Blauhelme zwischen Haitis Banden
2. Juni 2005Ein "normaler" Tag in Haiti: Ein französischer Honorarkonsul stirbt im Kugelhagel, eine Bande tötet anderswo in der Hauptstadt Port-au-Prince mindestens fünf Menschen und setzt Polizeiwagen in Brand, ein Markt geht in Flammen auf. Weil Ereignisse wie die vom Dienstag (31.5.) in Haiti fast alltäglich sind, forderte das US-Außenministerium am vergangenen Donnerstag einen Großteil seiner Botschaftsmitarbeiter auf, den Karibik-Staat zu verlassen. Rund 620 Menschen, so schätzen Menschenrechtsorganisationen, wurden allein in den vergangenen sieben Monaten getötet.
Strafe für Taiwan-Besuch
Um ein Abgleiten des ärmsten Landes der westlichen Hemisphäre in den Bürgerkrieg zu verhindern, sind dort seit einem Jahr 6000 Blauhelmsoldaten und 1400 UN-Polizisten stationiert.
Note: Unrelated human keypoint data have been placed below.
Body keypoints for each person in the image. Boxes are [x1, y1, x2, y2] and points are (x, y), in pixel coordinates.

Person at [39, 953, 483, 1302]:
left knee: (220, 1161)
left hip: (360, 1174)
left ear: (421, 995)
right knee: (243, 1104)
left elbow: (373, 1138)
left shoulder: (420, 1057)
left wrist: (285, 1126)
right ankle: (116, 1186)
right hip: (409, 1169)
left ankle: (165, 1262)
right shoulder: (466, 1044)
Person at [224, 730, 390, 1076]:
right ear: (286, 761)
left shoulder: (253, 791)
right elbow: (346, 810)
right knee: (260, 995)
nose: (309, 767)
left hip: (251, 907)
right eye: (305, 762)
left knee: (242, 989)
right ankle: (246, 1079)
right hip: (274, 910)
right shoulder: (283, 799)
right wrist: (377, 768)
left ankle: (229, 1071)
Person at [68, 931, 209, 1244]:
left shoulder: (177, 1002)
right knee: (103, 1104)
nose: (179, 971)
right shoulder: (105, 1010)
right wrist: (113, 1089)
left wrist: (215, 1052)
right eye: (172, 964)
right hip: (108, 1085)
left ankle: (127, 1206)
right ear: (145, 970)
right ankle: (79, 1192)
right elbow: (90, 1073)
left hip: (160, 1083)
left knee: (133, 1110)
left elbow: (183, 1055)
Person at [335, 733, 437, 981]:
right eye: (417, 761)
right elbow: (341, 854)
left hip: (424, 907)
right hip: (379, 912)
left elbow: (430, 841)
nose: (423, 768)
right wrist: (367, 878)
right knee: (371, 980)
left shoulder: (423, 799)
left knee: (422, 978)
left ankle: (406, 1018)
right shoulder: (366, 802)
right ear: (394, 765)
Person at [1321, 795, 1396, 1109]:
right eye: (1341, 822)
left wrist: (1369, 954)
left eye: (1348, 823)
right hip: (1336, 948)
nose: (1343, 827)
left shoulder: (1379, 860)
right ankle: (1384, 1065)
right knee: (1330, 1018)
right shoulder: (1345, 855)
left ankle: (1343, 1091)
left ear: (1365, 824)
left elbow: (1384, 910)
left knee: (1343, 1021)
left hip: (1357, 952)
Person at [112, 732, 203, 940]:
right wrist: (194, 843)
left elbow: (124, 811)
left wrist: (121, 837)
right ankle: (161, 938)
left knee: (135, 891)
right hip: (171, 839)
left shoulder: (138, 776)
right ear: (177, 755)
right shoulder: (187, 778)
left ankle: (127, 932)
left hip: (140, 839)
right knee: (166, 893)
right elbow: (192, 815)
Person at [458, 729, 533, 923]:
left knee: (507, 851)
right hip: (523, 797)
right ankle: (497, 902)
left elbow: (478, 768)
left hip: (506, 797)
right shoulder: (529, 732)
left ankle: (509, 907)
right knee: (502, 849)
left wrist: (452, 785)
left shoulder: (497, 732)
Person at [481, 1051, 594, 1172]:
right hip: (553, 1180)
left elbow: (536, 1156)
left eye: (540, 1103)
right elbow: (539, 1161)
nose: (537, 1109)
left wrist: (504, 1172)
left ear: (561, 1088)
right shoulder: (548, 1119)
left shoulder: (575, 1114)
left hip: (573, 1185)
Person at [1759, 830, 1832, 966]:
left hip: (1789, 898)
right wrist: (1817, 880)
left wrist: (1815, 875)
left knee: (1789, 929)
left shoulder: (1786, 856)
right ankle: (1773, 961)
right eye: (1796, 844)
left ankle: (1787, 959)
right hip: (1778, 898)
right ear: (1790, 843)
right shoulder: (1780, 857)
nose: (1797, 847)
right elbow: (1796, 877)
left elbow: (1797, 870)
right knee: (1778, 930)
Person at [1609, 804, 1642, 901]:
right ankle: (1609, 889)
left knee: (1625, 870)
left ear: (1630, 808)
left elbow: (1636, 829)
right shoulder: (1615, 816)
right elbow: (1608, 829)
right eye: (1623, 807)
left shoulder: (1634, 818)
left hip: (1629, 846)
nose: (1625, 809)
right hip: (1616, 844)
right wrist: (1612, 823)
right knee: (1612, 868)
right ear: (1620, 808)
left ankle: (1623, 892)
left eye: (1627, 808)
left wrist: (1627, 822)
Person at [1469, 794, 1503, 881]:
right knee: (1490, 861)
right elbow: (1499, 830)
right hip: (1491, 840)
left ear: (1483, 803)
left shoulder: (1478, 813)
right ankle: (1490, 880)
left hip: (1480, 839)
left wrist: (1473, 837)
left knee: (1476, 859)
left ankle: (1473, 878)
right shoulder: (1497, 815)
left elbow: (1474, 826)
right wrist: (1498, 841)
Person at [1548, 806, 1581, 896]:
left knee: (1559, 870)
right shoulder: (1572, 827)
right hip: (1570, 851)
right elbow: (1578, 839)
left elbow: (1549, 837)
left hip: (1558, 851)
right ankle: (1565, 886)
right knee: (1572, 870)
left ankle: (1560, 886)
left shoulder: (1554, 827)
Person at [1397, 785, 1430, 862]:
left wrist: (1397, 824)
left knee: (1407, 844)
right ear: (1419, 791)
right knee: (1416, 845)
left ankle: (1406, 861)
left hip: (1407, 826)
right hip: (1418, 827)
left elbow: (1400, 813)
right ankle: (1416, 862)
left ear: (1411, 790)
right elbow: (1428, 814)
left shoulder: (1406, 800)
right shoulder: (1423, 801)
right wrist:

Deren Mandat lief am Mittwoch (1.6.05) ab und eine Verlängerung um ein weiteres Jahr - wie von UNO-Generalsekretär Kofi Annan empfohlen - scheiterte im Sicherheitsrat am Widerstand Chinas.
Der Grund dürfte ein für Juli 2005 geplanter Besuch des haitianischen Interimspräsidenten Alexandre Boniface in Taiwan sein, denn für Peking, das Taiwan als Teil Chinas betrachtet, ist der Besuch ein Affront. Der Sicherheitsrat verlängerte das Mandat der Mission am Mittwoch daher zunächst nur um 24 Tage.
Aristide muss draußen bleiben
Auch wenn Haiti noch weit von Stabilität entfernt sei, habe die UN-Mission die Situation deutlich verbessert, sagt Jürgen Heppe, Haiti-Experte des Deutschen Roten Kreuzes. Selbst in entlegenen Dörfern seien Mitarbeiter der Stabilisierungsmission MINUSTAH präsent. "Die Truppen haben dem Land die Luft gegeben, einen neuen Stabilisierungsprozess zu beginnen", erklärt Bert Hoffmann vom Institut für Iberoamerika-Kunde in Hamburg. "Würden sie abgezogen, könnten die für Ende des Jahres geplanten Wahlen nicht stattfinden." Diese seien jedoch elementar. "Eine neue Regierung könnte sukzessive wieder die Aufgabe übernehmen, Sicherheit und Ordnung zu schaffen", glaubt Hoffmann. Allerdings sei auch Skepsis geboten, da es die Interimsregierung um Premierminister Gérard Latortue nicht geschafft habe, die Anhänger des Anfang 2004 vor Unruhen geflohenen Präsidenten Jean-Bertrand Aristide einzubinden: "Aristide müsste gestattet werden, ins Land zu kommen, doch er wird wegen Korruption per Haftbefehl gesucht." Das Aristide-Lager sehe in dem Armenprediger nach wie vor den rechtmäßigen Präsidenten.
An erster Stelle müsse eine umfassende Entwaffnung der Bevölkerung stehen, fordert Jens Pössel, Sprecher von Amnesty International. Es komme immer wieder zu Gewaltexzessen der zahlreichen rivalisierenden Banden, die auch von politischen Gruppen instrumentalisiert würden. Die haitianische Polizei sei nicht in der Lage, die Menschenrechte zu schützen und sei zum Teil selbst an Entführungen, Massenexekutionen und Selbstjustiz beteiligt.
Banden stärker als der Staat
Diese Situation hält Walther L. Bernecker für den Normalfall. "Seit Haiti vor zweihundert Jahren unabhängig wurde, hat es nie funktionierende staatliche Strukturen gehabt", sagt der Autor des Buches "Kleine Geschichte Haitis". Die Bedeutung der informellen, bewaffneten Gruppen sei weitaus größer als die der Staatsorgane. Es sei daher kaum zu erwarten, dass sich schnell grundsätzliche Verbesserungen erzielen lassen würden: "Die Schutztruppe kann keine Strukturen aufbauen, sondern nur verhindern, dass sich die Banden die Köpfe einschlagen."
Das dürfte sie trotz des gegenwärtigen chinesischen Widerstandes gegen eine Verlängerung des Mandats auch noch eine Weile tun: Presseberichten zufolge halten es UN-Diplomaten für höchst unwahrscheinlich, dass China so kurz vor den haitianischen Wahlen ein Ende der Mission erzwingen würde.